-- EXERCISE PASSAGE follows --


    Lulz lizards

    Such accounts are impossible to verify, but LulzSec has apparently been stung by the response to its antics. Its new manifesto admits to having "a mass of enemies, albeit mainly gamers." As for the release of unencrypted usernames and passwords, hey, it's funny:

    Yes, yes, there's always the argument that releasing everything in full is just as evil, what with accounts being stolen and abused, but welcome to 2011. This is the lulz lizard era, where we do things just because we find it entertaining. Watching someone's Facebook picture turn into a penis and seeing their sister's shocked response is priceless. Receiving angry emails from the man you just sent 10 dildos to because he can't secure his Amazon password is priceless. You find it funny to watch havoc unfold, and we find it funny to cause it. We release personal data so that equally evil people can entertain us with what they do with it.
    Most of you reading this love the idea of wrecking someone else's online experience anonymously. It's appealing and unique, there are no two account hijackings that are the same, no two suddenly enraged girlfriends with the same expression when you admit to killing prostitutes from her boyfriend's recently stolen MSN account, and there's certainly no limit to the lulz lizardry that we all partake in on some level.

-- EXERCISE PASSAGE concluded --
-- MATERIAL SHOWN follows --

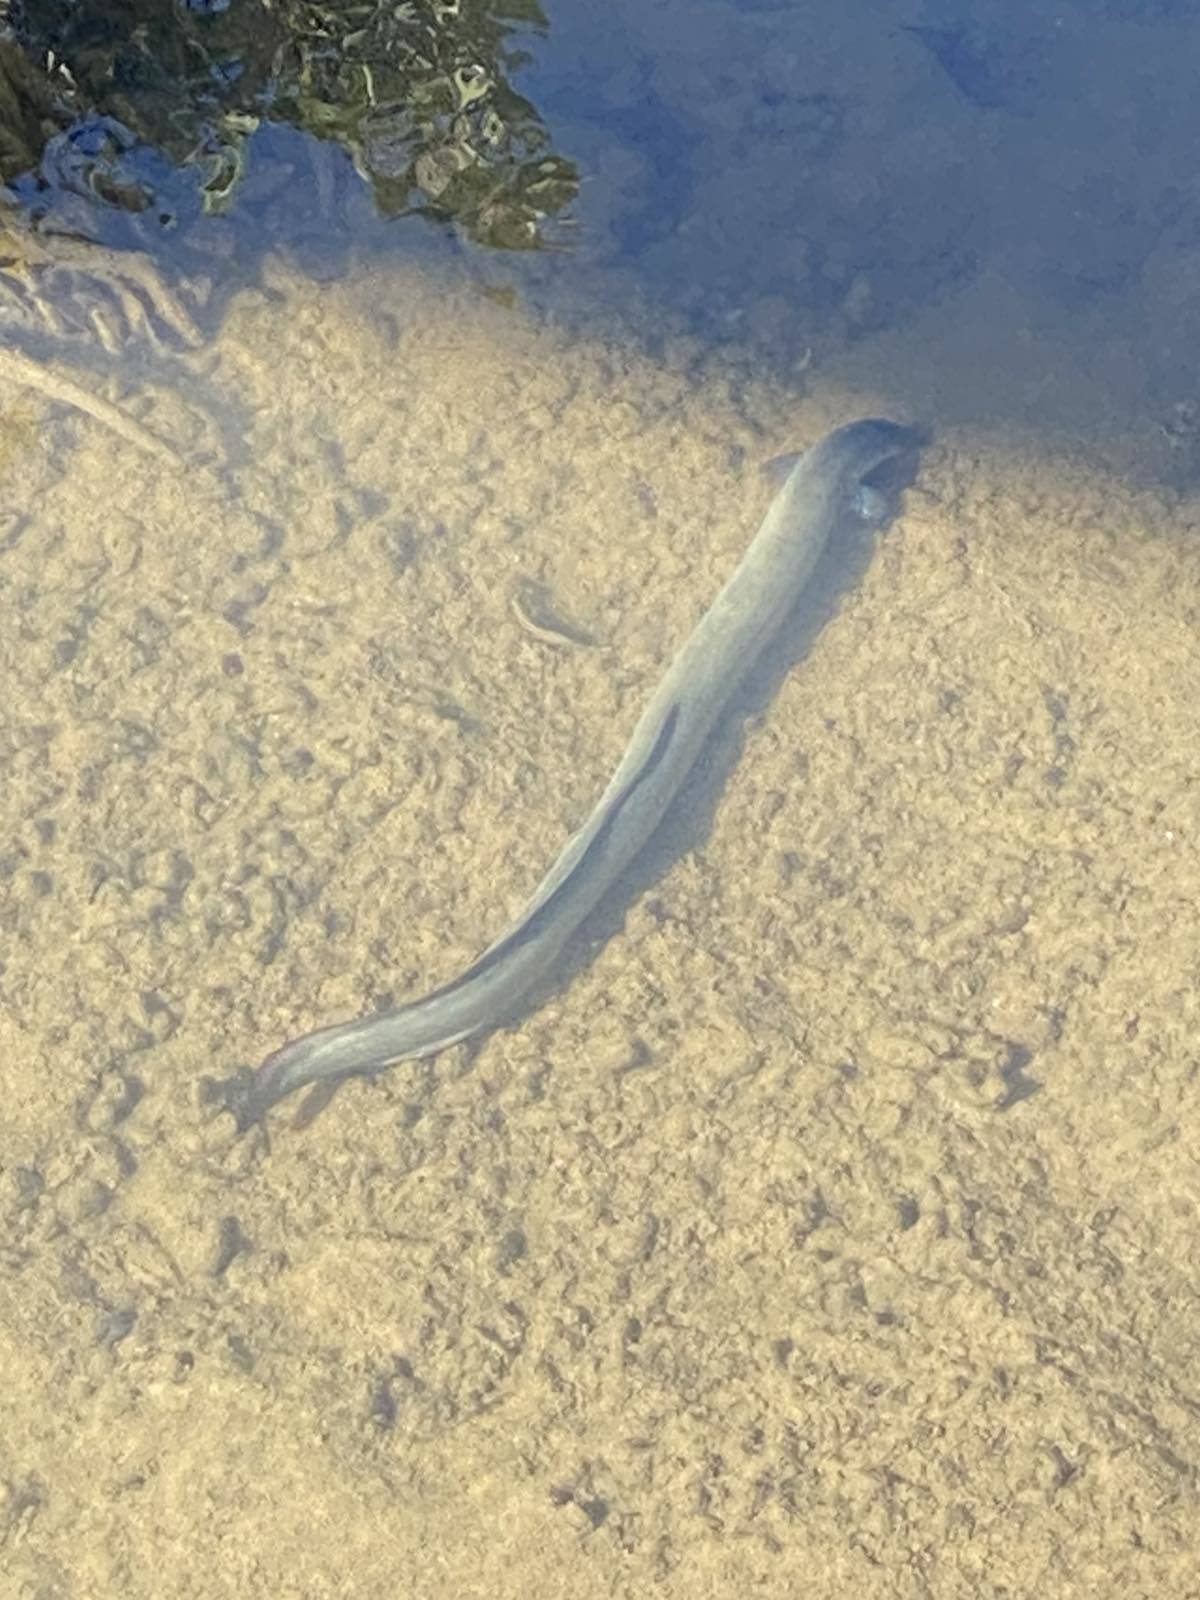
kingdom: Animalia
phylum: Chordata
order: Anguilliformes
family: Anguillidae
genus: Anguilla
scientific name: Anguilla australis
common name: Shortfin eel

-- MATERIAL SHOWN concluded --

*TASKS FOR THIS EXERCISE*:
1. According to the LulzSec passage, what does the group's new manifesto admit to having?
2. Summarize the LulzSec passage in two sentences.
3. Carry on the LulzSec passage from its final sentence.

*RESPONSES TO THE EXERCISE*:
1. A mass of enemies, albeit mainly gamers.

2. LulzSec has apparently been stung by the response to its antics, and its new manifesto admits to having a mass of enemies, mainly gamers. The manifesto calls releasing unencrypted usernames and passwords funny, saying the group causes havoc because it finds it entertaining and releases personal data so that others can entertain it with what they do with it.

3.
    But LulzSec says that those upset at the data releases have missed the point. LulzSec is bringing attention to real security issues; other hackers are doing the same things to the same sites, but they're keeping the information private, and probably preparing it for more nefarious uses.

    Do you think every hacker announces everything they've hacked? We certainly haven't, and we're damn sure others are playing the silent game. Do you feel safe with your Facebook accounts, your Google Mail accounts, your Skype accounts? What makes you think a hacker isn't silently sitting inside all of these right now, sniping out individual people, or perhaps selling them off? You are a peon to these people. A toy. A string of characters with a value.
    This is what you should be fearful of, not us releasing things publicly, but the fact that someone hasn't released something publicly. We're sitting on 200,000 Brink users right now that we never gave out. It might make you feel safe knowing we told you, so that Brink users may change their passwords. What if we hadn't told you? No one would be aware of this theft, and we'd have a fresh 200,000 peons to abuse, completely unaware of a breach.
    Or perhaps LulzSec is engaged in a philosophical game, holding up a mirror to Internet culture and its love of memes, scandal, and trivia. Do we not, as Internet users, demand to be entertained? And is not LulzSec providing that entertainment?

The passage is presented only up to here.